# Wood Handlebars



## Tall (Jun 10, 2021)

Can anyone tell me anything about these bars?  Opinion on value?  Thank you!


----------



## lgrinnings (Jun 10, 2021)

Your best bet is to search the sold listings.


----------



## catfish (Jun 10, 2021)

Very cool!


----------



## bentwoody66 (Jun 10, 2021)

Would love to have these!!!!!


----------



## cr250mark (Jun 10, 2021)

Tall said:


> Can anyone tell me anything about these bars?  Opinion on value?  Thank you!
> 
> View attachment 1427834
> 
> ...



Very nice racer profile 
Excellent ‘
Mark


----------



## Dweber (Jun 10, 2021)

Great Bars! Have a set on my Racycle.


----------



## dnc1 (Jun 11, 2021)

bentwoody66 said:


> Would love to have these!!!!!



Wouldn't we all!!!!!


----------



## Billythekid (Jun 11, 2021)

Yea put me on the list lol wow those are sick


----------



## Craig Allen (Jun 12, 2021)

I have wooden handlebars. Can anyone i.d. them? (wink-wink)


----------



## Schwinny (Jun 12, 2021)

Craig Allen said:


> View attachment 1428565
> 
> I have wooden handlebars. Can anyone i.d. them? (wink-wink)

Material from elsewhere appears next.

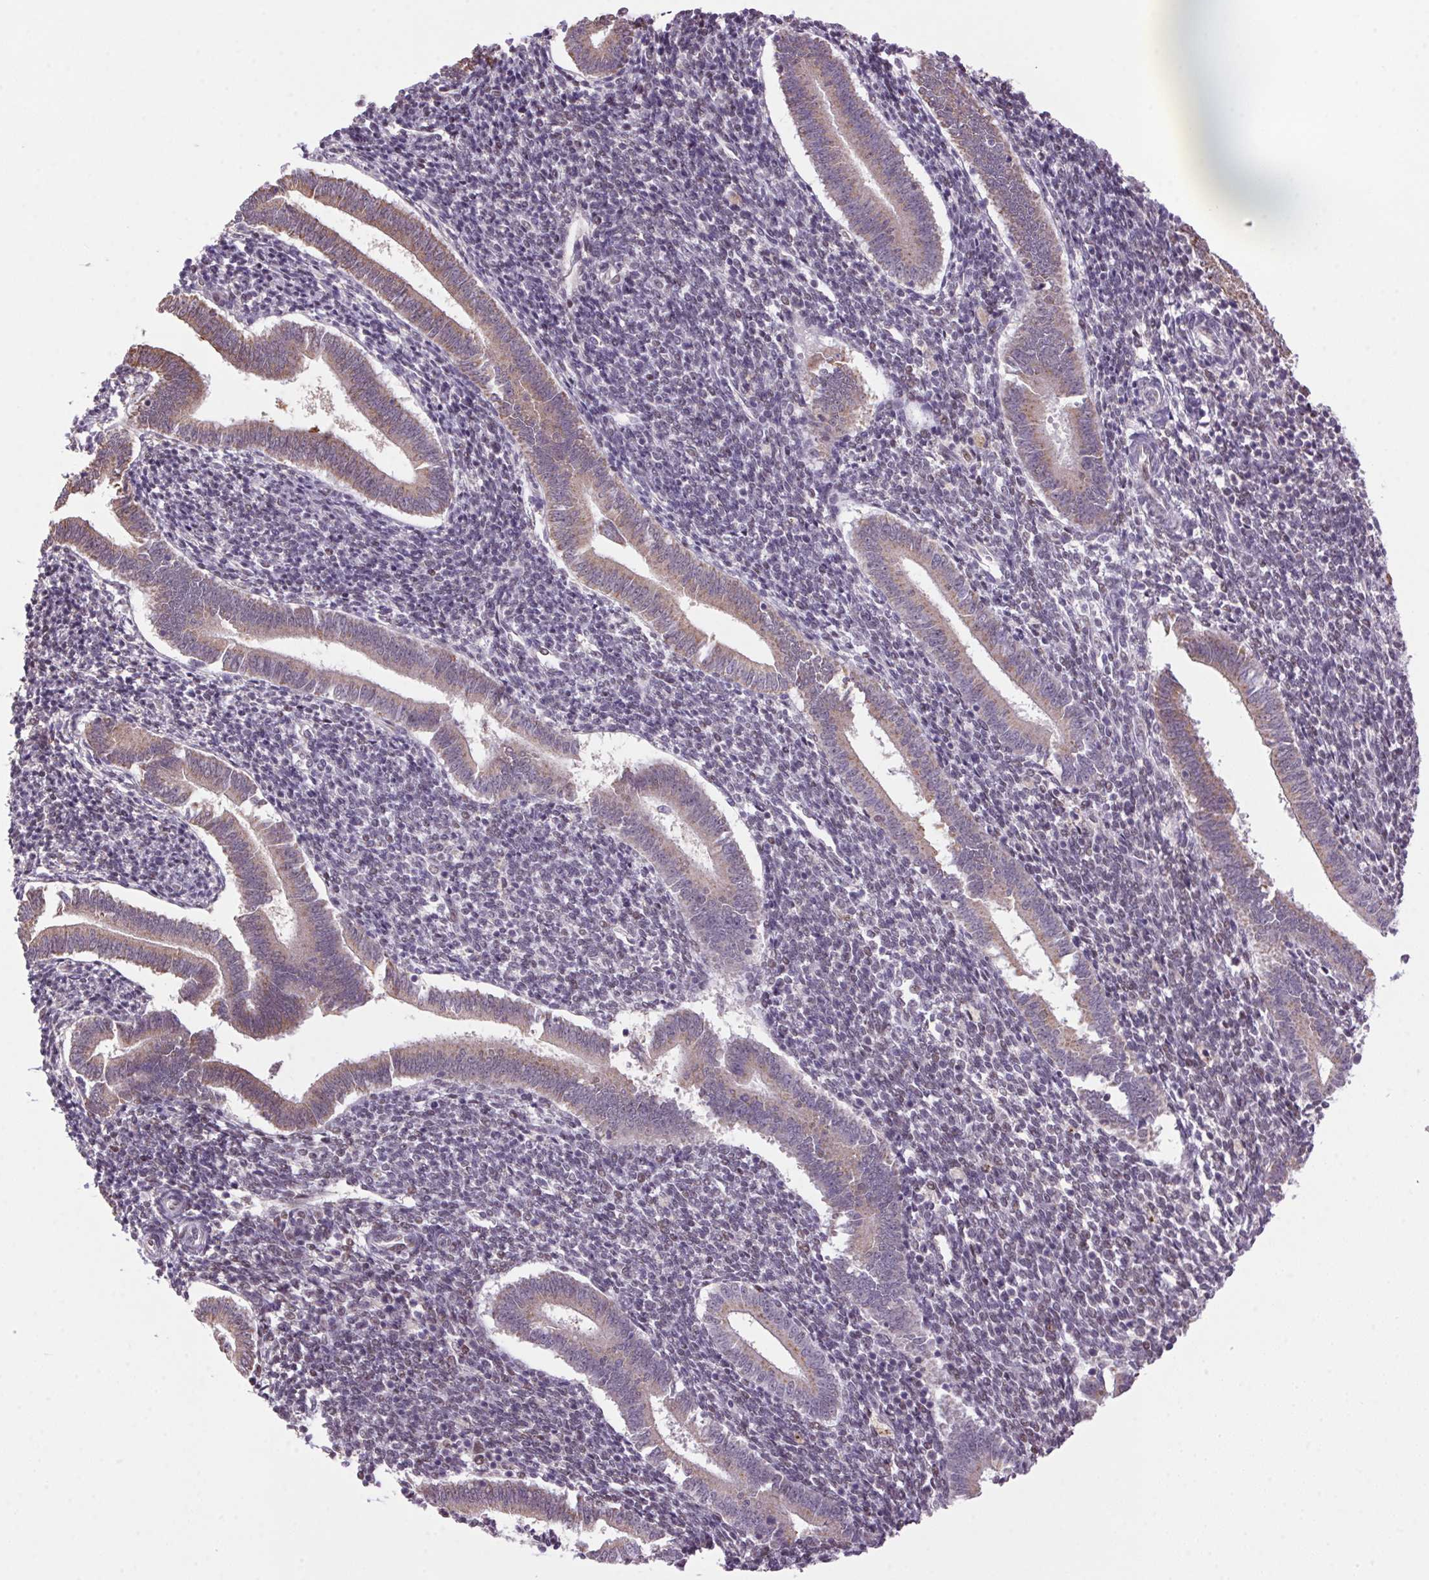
{"staining": {"intensity": "negative", "quantity": "none", "location": "none"}, "tissue": "endometrium", "cell_type": "Cells in endometrial stroma", "image_type": "normal", "snomed": [{"axis": "morphology", "description": "Normal tissue, NOS"}, {"axis": "topography", "description": "Endometrium"}], "caption": "Immunohistochemistry of benign human endometrium reveals no expression in cells in endometrial stroma.", "gene": "AKR1E2", "patient": {"sex": "female", "age": 25}}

Aren't those off a Dowsing bike from Waterford?....


----------



## bikebozo (Jun 12, 2021)

250.00 plus shipping,  is my offer


----------



## Tall (Jun 12, 2021)

thanks for the offer but they are not for sale.  I wanted to share with the community.  But, I have had several offers


----------



## dnc1 (Jun 13, 2021)

bikebozo said:


> 250.00 plus shipping,  is my offer



I thought he was offering $250 for @Craig Allen's version.


----------



## bikebozo (Jun 15, 2021)

Glad to be a joke for everyone


----------



## Tall (Jun 15, 2021)

No joke.  You made an offer and I responded in kind (even though, for the record, I never solicited any offers)  I think comment by @dnc1 was lighthearted and not meant to offend, imho.


----------



## dnc1 (Jun 15, 2021)

bikebozo said:


> Glad to be a joke for everyone






Tall said:


> No joke.  You made an offer and I responded in kind (even though, for the record, I never solicited any offers)  I think comment by @dnc1 was lighthearted and not meant to offend, imho.



Sincerest apologies @bikebozo, no offense meant or intended.

As @Tall said it was merely a lighthearted attempt at humour, which I realise may not have come across as such from across the pond.

Best regards, 
Darren.


----------



## locomotion (Jun 20, 2021)

@Tall I still need those bars
What would you like as a trade?


----------